In Veterans with diabetes, Long COVID documentation was associated with greater medication use, odds of starting dialysis, and odds of hospitalization, but with lower odds of mortality. Individuals with Long COVID documentation did not have more weight gain or higher HbA1c, suggesting that adverse effects of Long COVID on medication changes and kidney function in persons with diabetes may be due to other factors. Future studies should examine mechanisms by which Long COVID might contribute to progression of kidney disease and more intensive diabetes treatment.

摘要

目的

研究新冠长期症状对长期高血糖和代谢健康的公共卫生影响。

材料与方法

我们进行了一项回顾性队列研究,使用美国退伍军人健康管理局的电子健康记录数据,以检查新冠长期症状记录(国际疾病分类第十版代码U09.9)与美国糖尿病退伍军人(2021年10月1日至2023年10月1日;n = 1,896,080)的临床结局(初级保健就诊次数、新型降糖药物的使用、体重变化、糖化血红蛋白、胰岛素起始使用、透析起始使用、住院和死亡率)之间的关联。

结果

队列入组时退伍军人的平均年龄为69.7岁,女性占6%,1%有U09.9记录。
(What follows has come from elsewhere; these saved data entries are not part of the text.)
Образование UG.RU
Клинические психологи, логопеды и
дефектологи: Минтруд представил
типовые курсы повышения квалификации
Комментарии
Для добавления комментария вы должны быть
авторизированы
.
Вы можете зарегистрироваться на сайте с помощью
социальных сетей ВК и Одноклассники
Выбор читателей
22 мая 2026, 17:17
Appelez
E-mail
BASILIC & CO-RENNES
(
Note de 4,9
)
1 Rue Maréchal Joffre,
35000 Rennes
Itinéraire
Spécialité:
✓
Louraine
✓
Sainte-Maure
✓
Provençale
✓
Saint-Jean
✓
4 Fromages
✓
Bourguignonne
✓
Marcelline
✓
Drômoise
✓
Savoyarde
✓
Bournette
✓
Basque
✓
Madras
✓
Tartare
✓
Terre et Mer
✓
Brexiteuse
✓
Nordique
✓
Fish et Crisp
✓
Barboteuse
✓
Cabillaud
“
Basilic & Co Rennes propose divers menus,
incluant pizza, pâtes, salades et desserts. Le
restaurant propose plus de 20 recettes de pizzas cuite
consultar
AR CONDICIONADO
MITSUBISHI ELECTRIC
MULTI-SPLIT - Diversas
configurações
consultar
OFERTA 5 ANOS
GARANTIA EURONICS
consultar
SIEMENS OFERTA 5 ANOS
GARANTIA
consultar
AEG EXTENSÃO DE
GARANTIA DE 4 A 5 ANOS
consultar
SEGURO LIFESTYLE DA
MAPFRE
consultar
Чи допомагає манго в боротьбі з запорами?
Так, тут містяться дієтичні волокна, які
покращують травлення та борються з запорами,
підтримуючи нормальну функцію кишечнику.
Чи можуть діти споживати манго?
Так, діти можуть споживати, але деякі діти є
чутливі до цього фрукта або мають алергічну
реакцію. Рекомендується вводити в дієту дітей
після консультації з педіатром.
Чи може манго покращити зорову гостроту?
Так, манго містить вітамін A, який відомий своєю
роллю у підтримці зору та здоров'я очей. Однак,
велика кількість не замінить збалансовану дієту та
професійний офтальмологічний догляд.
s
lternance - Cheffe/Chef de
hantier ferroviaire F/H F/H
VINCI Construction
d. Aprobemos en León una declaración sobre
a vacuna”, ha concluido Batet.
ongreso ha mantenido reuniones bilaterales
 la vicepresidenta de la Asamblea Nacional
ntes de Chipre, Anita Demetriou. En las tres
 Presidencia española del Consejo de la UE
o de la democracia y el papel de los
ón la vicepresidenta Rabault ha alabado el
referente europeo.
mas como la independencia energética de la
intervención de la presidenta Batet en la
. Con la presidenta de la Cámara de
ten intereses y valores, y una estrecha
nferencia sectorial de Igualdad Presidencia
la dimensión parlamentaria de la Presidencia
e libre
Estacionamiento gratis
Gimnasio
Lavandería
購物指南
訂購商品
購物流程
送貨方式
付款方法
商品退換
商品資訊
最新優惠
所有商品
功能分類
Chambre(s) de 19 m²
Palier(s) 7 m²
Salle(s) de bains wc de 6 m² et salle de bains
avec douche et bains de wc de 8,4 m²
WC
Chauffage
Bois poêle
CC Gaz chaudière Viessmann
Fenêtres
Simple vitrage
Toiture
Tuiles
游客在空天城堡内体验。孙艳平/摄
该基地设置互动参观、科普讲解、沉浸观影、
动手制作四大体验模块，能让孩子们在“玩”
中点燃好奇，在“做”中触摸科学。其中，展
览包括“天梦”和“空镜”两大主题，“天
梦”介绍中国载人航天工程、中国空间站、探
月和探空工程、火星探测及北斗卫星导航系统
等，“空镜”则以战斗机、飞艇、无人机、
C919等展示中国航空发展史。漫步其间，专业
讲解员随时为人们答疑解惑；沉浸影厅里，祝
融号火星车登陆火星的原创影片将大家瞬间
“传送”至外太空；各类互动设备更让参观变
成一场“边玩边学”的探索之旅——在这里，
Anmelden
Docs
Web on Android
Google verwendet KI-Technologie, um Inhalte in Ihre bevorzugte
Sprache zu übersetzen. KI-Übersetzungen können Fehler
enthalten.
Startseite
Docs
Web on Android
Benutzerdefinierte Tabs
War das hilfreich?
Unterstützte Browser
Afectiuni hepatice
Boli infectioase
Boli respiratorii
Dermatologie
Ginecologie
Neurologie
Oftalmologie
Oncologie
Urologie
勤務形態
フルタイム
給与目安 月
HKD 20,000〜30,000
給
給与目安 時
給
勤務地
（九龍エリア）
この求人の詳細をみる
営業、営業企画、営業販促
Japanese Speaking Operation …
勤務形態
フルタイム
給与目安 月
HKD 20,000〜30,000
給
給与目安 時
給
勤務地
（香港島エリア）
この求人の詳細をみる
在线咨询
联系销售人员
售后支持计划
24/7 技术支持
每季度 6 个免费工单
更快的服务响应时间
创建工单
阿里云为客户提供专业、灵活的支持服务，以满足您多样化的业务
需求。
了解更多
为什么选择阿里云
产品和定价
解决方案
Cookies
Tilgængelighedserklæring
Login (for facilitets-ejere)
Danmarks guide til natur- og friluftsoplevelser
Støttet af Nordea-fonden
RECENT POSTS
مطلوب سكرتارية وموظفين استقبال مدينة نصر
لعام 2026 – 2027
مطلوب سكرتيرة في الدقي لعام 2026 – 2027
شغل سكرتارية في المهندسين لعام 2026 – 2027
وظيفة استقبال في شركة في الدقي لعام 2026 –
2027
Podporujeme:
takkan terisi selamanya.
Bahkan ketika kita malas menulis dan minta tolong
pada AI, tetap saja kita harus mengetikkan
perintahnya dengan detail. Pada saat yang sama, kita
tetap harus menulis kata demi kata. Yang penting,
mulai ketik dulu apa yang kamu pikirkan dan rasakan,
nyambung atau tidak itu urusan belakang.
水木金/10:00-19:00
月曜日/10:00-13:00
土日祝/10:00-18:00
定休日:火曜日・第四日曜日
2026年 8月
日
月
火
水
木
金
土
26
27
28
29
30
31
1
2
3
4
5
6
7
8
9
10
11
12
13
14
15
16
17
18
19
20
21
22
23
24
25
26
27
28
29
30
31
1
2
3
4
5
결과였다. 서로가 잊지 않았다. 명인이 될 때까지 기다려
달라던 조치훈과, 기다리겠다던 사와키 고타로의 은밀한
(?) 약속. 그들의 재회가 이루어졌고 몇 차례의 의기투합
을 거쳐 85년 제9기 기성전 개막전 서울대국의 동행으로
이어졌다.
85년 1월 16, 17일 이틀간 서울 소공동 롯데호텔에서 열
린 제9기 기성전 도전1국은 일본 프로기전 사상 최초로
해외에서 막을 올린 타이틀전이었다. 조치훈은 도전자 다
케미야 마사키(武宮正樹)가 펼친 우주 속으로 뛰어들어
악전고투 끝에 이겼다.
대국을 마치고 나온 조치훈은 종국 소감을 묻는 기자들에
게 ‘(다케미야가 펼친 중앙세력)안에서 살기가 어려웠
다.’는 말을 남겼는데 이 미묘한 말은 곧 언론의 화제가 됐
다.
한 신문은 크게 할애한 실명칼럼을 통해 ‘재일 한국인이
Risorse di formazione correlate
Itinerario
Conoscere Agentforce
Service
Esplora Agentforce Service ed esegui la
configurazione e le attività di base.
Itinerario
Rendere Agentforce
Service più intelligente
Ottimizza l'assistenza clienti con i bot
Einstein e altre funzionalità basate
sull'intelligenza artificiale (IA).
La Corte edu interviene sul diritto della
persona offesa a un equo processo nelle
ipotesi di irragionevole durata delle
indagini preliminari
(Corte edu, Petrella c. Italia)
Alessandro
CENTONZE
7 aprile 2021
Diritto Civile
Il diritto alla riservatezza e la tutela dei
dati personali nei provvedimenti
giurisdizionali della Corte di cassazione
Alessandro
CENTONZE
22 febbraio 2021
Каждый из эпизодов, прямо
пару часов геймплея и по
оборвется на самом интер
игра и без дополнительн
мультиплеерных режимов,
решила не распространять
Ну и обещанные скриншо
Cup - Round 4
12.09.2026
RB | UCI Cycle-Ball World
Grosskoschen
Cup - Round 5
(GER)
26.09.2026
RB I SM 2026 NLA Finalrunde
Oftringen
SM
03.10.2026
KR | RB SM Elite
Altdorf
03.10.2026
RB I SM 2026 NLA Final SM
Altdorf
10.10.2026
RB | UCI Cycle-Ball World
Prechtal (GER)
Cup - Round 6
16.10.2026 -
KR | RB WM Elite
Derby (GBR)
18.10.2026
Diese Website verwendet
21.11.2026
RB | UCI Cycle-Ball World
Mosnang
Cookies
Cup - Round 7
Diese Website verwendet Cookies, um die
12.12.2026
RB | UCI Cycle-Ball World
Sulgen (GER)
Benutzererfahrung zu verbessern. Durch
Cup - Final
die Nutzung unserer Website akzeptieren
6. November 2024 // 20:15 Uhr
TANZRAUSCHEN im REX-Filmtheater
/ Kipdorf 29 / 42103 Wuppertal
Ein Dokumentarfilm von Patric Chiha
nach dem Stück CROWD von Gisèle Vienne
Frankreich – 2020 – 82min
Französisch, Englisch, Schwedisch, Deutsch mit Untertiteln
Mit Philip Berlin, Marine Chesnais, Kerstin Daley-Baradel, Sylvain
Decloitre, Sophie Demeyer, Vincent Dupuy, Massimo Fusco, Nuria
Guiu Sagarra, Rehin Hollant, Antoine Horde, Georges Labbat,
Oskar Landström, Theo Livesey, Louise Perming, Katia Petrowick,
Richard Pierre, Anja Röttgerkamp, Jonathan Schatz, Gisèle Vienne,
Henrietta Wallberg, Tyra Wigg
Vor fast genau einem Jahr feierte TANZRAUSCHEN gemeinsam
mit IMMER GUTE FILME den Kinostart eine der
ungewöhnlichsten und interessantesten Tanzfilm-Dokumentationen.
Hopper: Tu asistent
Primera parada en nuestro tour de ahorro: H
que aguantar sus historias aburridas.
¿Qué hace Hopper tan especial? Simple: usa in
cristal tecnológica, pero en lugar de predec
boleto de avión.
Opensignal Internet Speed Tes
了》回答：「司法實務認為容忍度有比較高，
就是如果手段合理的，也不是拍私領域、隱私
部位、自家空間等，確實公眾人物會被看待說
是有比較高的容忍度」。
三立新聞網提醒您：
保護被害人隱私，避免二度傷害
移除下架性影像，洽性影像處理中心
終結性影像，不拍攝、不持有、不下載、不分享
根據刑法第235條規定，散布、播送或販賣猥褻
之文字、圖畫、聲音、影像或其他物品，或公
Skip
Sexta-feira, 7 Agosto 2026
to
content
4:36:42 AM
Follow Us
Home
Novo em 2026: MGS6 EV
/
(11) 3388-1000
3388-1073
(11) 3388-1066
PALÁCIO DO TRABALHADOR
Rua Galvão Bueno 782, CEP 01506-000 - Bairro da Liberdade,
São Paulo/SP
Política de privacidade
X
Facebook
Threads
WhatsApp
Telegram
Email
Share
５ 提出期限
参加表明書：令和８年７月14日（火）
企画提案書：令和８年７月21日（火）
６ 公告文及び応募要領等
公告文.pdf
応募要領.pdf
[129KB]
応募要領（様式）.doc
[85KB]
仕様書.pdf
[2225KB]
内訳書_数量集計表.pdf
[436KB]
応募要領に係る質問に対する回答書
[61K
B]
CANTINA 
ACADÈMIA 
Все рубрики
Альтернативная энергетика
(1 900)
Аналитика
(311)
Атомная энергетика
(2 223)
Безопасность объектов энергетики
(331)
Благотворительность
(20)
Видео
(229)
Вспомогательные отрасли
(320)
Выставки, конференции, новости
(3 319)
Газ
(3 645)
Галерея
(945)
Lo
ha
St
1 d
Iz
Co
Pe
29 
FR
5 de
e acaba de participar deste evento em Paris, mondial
与没有U09.9记录的退伍军人相比,有U09.9记录的退伍军人在索引日期后每年的初级保健就诊次数多39%(发病率比[IRR] 1.36,95%CI 1.36;1.37),每年新增的降糖药物种类多21%(IRR 1.21,95%CI 1.18;1.24),体重增加0.62千克(95%CI 0.52;0.72),平均糖化血红蛋白降低0.10个百分点(95%CI -0.12;-0.08),开始使用胰岛素的几率高43%(优势比[OR] 1.43,95%CI 1.32;1.54),开始透析的几率高34%(OR 1.34,95%CI 1.11;1.62),退伍军人事务部住院的几率高102%(OR 2.02,95%CI 1.95;2.09),死亡几率低13%(OR 0.87,95%CI 0.83;0.91)。

结论

在糖尿病退伍军人中,新冠长期症状记录与更多的药物使用量、开始透析的几率和住院几率相关,但死亡几率较低。有新冠长期症状记录的个体体重增加并不更多,糖化血红蛋白也不更高,这表明新冠长期症状对糖尿病患者药物变化和肾功能的不良影响可能是由其他因素导致的。未来的研究应探讨新冠长期症状可能导致肾脏疾病进展和糖尿病强化治疗的机制。